UN Secretary-General Antonio Guterres highlighted this bias last year, noting that the Bretton Woods system reflects the power dynamics of 1945. He pointed out that during the pandemic, the IMF allocated $650 billion in Special Drawing Rights (SDRs). The G7 countries, with a population of 772 million, received $280 billion, while the African continent, with 1.3 billion people, received only $34 billion. This disparity raises questions about how many developing countries would have needed IMF assistance if they had received a fairer share of SDRs.
This unfairness and unequal relationship with the IMF have led to protests in many developing countries, including Kenya, Ghana, Zambia, and Pakistan, against IMF-imposed economic policies known as Structural Adjustment Programs (SAPs).
Since 1986, SAPs have required governments to cut public spending, privatize state enterprises, reduce import duties, and implement other measures to promote export-led growth. These policies have often resulted in extreme inequality, as documented in the IMF’s own research.
A 2002 study funded by the World Bank tracked the impact of SAPs in nine countries across four continents. The report identified four ways these programs impoverished and marginalized local populations: the collapse of domestic manufacturing, the destruction of small farms and rural communities, job losses and lower wages due to privatization and budget cuts, and increased poverty due to reduced state spending on essential services. Despite this, the IMF continues to impose similar austerity measures.
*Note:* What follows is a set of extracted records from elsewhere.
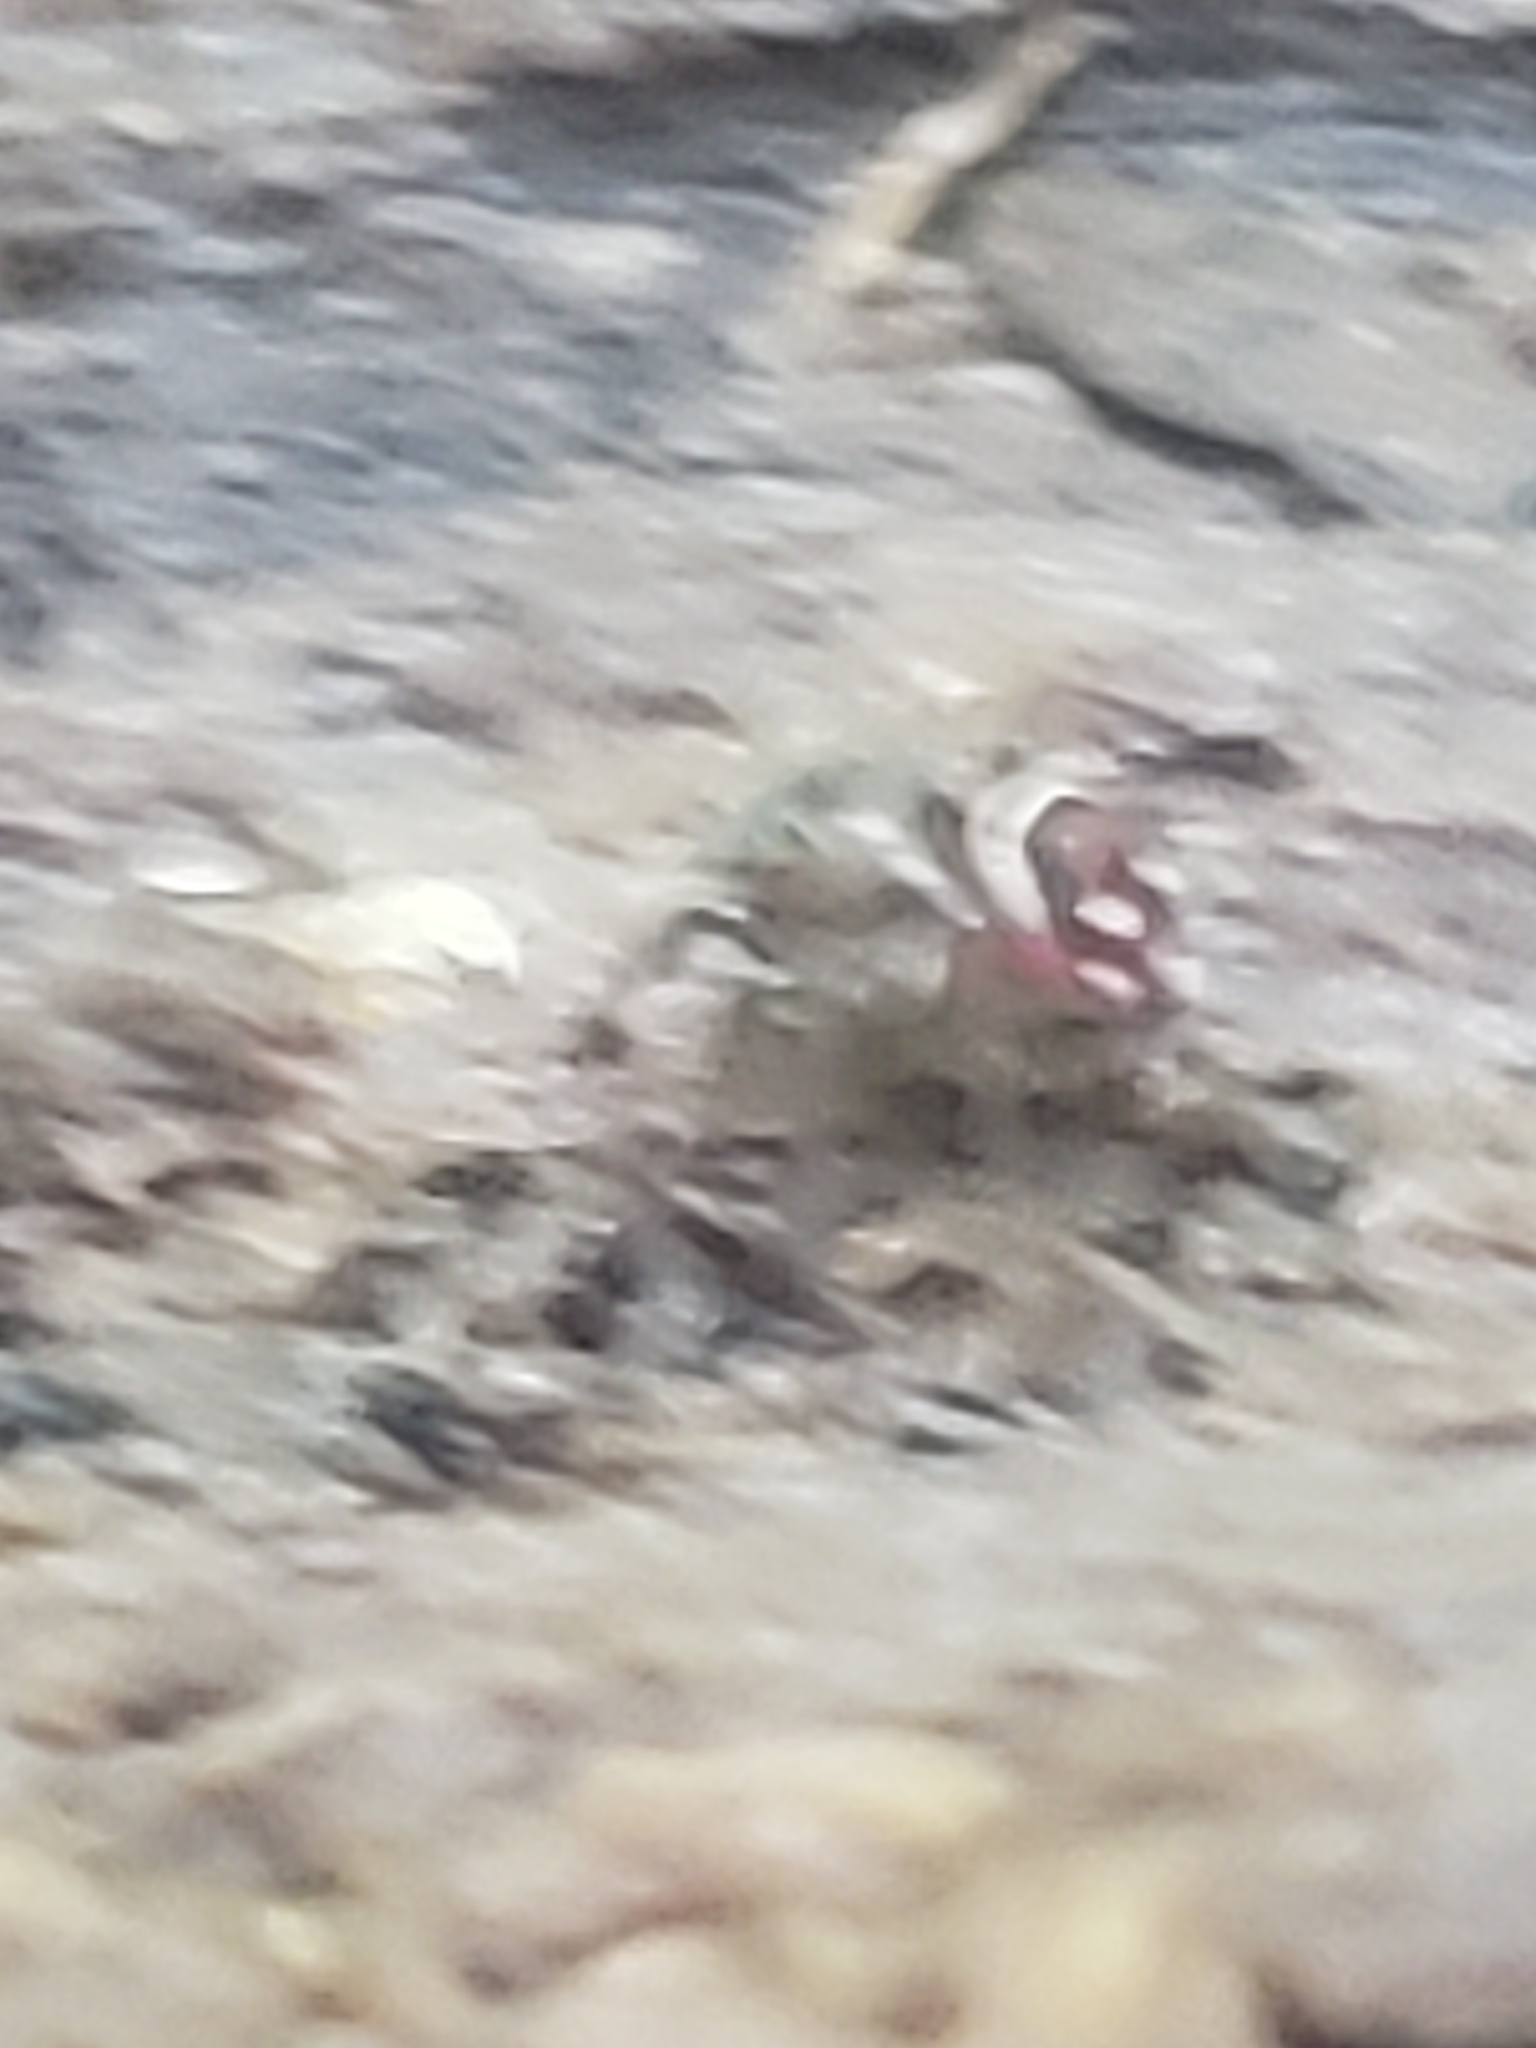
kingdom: Animalia
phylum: Arthropoda
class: Arachnida
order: Araneae
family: Salticidae
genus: Chinattus
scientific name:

In response to backlash, the IMF introduced ‘social spending floors’ to protect public spending on education, health, and social protection. However, an Oxfam analysis of 27 loan programs found that for every $1 the IMF encouraged governments to spend on public services, it required them to cut six times that amount through austerity measures.
In 1994, the New York Times described the IMF and the World Bank as the “overlords of Africa.” Thirty years later, as Kenyans can attest, little has changed. These institutions continue to influence economic policies in low and middle-income countries, with decisions made not in local parliaments but in IMF boardrooms in Washington.